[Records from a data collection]
-=-=-=-=-

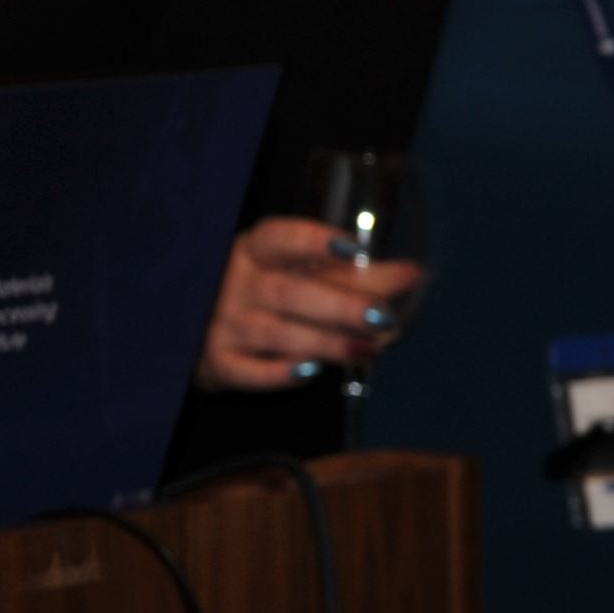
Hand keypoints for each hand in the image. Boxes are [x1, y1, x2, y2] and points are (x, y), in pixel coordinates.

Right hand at [196, 217, 423, 392]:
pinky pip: (247, 371)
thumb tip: (412, 273)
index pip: (279, 238)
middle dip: (339, 305)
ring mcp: (223, 324)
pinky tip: (310, 372)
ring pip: (275, 333)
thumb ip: (356, 276)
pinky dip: (279, 374)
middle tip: (383, 316)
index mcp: (254, 251)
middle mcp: (235, 283)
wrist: (201, 328)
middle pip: (287, 291)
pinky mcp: (218, 361)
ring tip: (368, 349)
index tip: (353, 248)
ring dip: (326, 343)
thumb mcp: (301, 273)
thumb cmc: (266, 294)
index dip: (314, 241)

-=-=-=-=-

Your assignment:
Return every line above word for word, minus images.

Result of this exercise:
Hand keypoints for each hand in the image. Boxes are [x1, y1, x2, y2] and points are (x, y), in pixel coordinates.

Right hand at [196, 217, 423, 392]:
pinky pip: (247, 371)
thumb tip: (412, 273)
index pip: (279, 238)
middle dip: (339, 305)
ring mcp: (223, 324)
pinky tip: (310, 372)
ring pip: (275, 333)
thumb ip: (356, 276)
pinky dip: (279, 374)
middle tip: (383, 316)
index mcp: (254, 251)
middle mcp: (235, 283)
wrist: (201, 328)
middle pip: (287, 291)
pinky mcp: (218, 361)
ring tip: (368, 349)
index tip: (353, 248)
ring dip: (326, 343)
thumb mcp: (301, 273)
thumb cmc: (266, 294)
index dip: (314, 241)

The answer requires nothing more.